Never seen. On the sidelines of the presentation of the 2024 finance bill, Agence France Trésor, in charge of placing French debt on the markets, announced that the State intended to borrow next year for a record amount of 285 billion euros. This is a clear progression compared to the already unprecedented debt program of 270 billion euros in 2023.
The information did not fail to provoke a reaction from defenders of budgetary rigor, at a time when the rise in interest rates is raising the debt burden to worrying levels: 52 billion euros expected in 2024 and more than 70 billion in 2027. make it the first item of state spending.
Just over half of the public debt is in the hands of foreign investors
Divided between the State (80% of the total), “various central administration bodies” (2.4%), “local public administrations” (8.1%) and “social security administrations” (9.5%) , French public debt crossed the symbolic milestone of €3 billion for the first time in early 2023, representing 112.5% of GDP.
If in some countries like Japan the public debt is mostly in the hands of resident investors, the same is not true in France. According to data from the Banque de France, more than half (51.4%) of negotiable debt securities issued by the State are in the hands of foreign lenders, more than two-thirds of them European. A proportion much lower than the levels reached in the early 2010s (up to 70%), but significantly higher than that of the early 2000s (28.7%).
However, it is impossible to know more about the status (pension funds, sovereign funds, banks) or geographical origin of foreign investors whose anonymity is protected by the Commercial Code.
Regarding public debt securities held by resident investors, they are distributed among insurance companies (12.2%), banks (7.1%), collective investment organizations in securities (1.6%) and the category of “other French investors” (27.8%). ), which includes the Banque de France, which alone holds about a quarter of French debt.
A worrying proportion of non-resident holders?
The holding structure of public debt may raise questions. Some will consider that, in the name of sovereignty, it is preferable for the debt to be mainly in the hands of resident investors. In fact, foreign creditors are less “captive”: they are the first to sell their securities in times of crisis, when residents are more willing to hold their obligations until they expire. Furthermore, if the State has coercive power over resident investors through its tax policy in particular, this is not the case for foreign lenders.
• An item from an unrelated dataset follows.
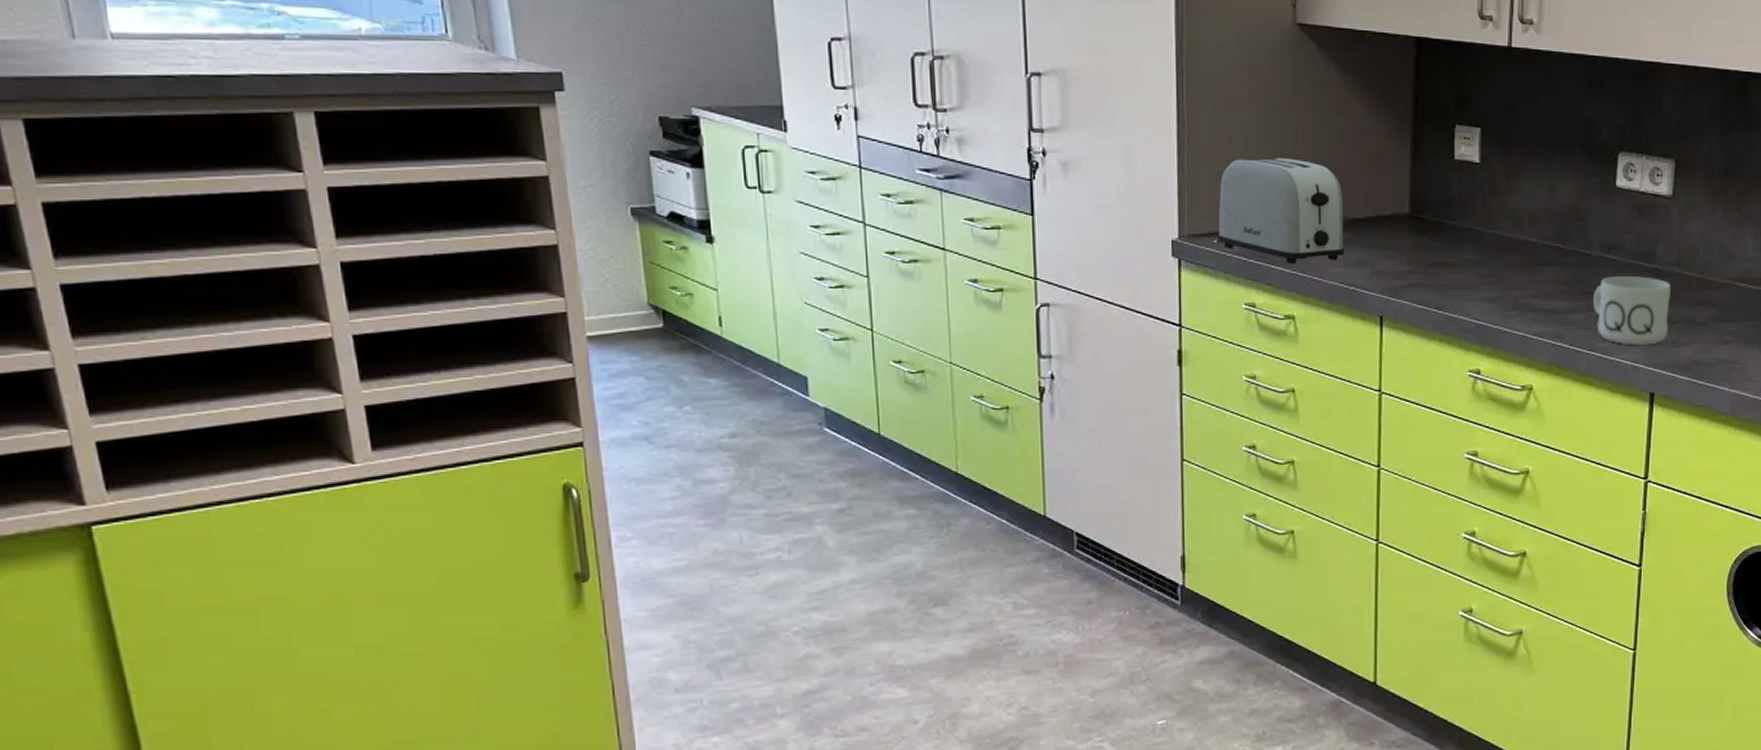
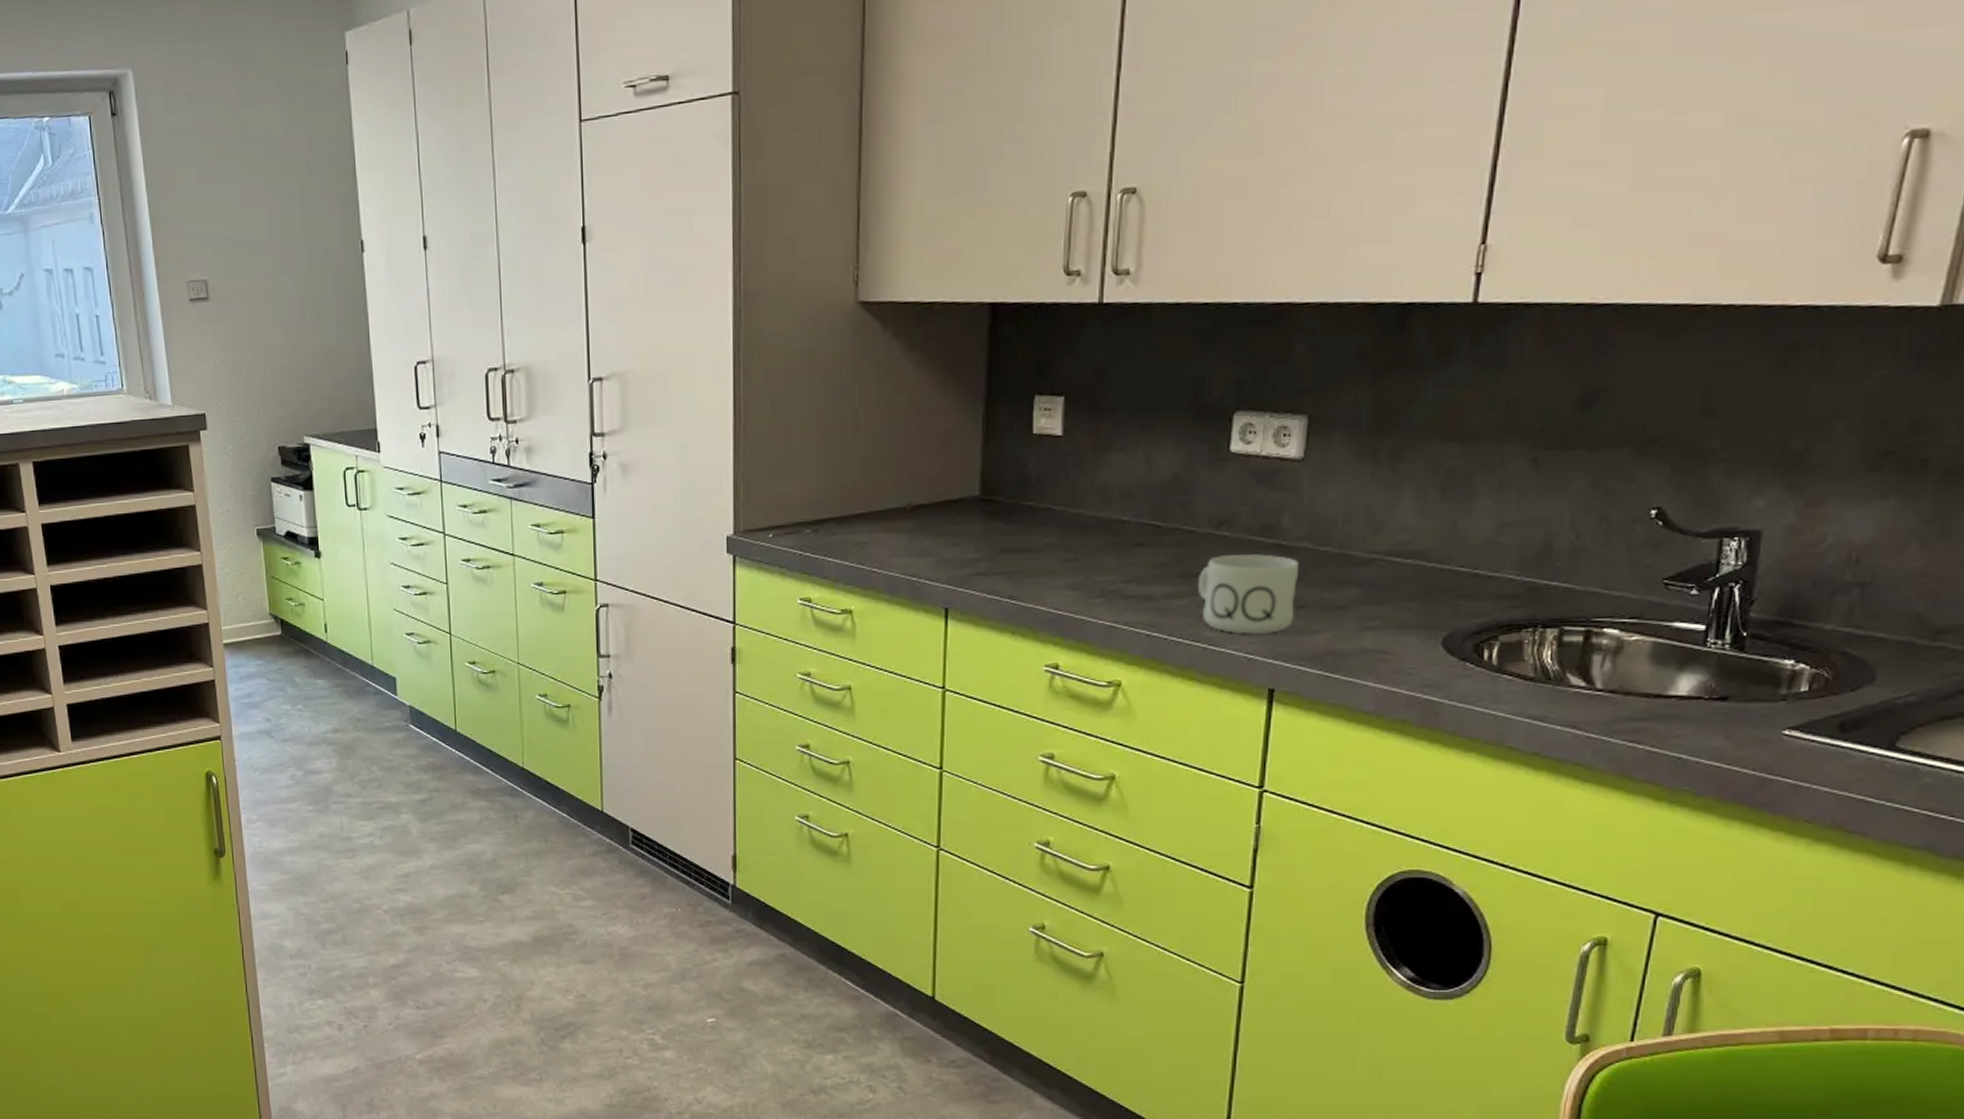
toaster: present [1217,158,1346,264] -> none [772,445,908,556]

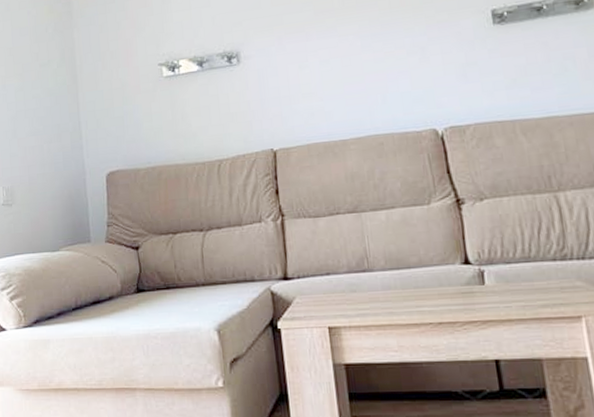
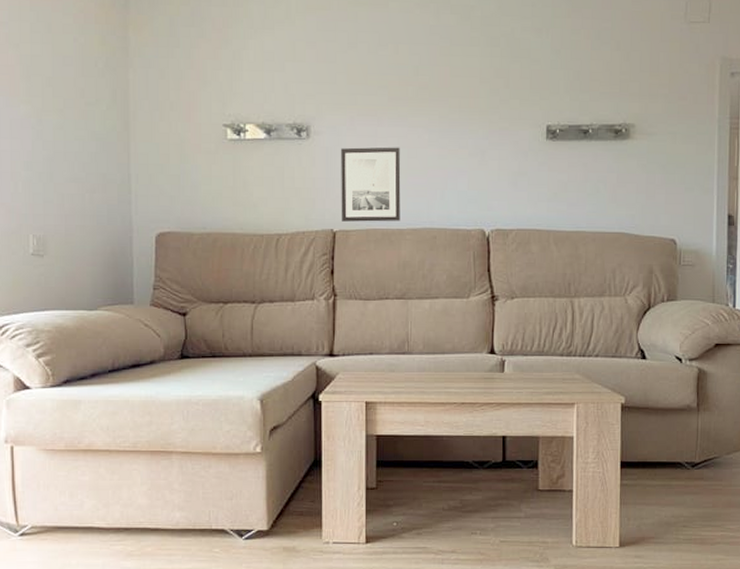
wall art: none [272,58,342,140] -> present [341,147,401,222]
But borrowing from non-resident creditors doesn’t just have disadvantages. This geographical diversification of debt holdings demonstrates the attractiveness of bonds issued by the French State. Being able to turn to a large number of foreign investors will allow you to benefit from often more advantageous financing costs.
A model based on securities held almost exclusively by domestic investors also has its limits. Firstly, because the financing of public administrations by resident creditors can be detrimental to the financing of the private sector. Then, because it depends on the demographic evolution and behavior of the population. In fact, the aging of the population in developed economies could alter in the medium term the ability of the State to borrow from residents, knowing that households tend to dissave when they age, which limits the amounts available to invest in bonds.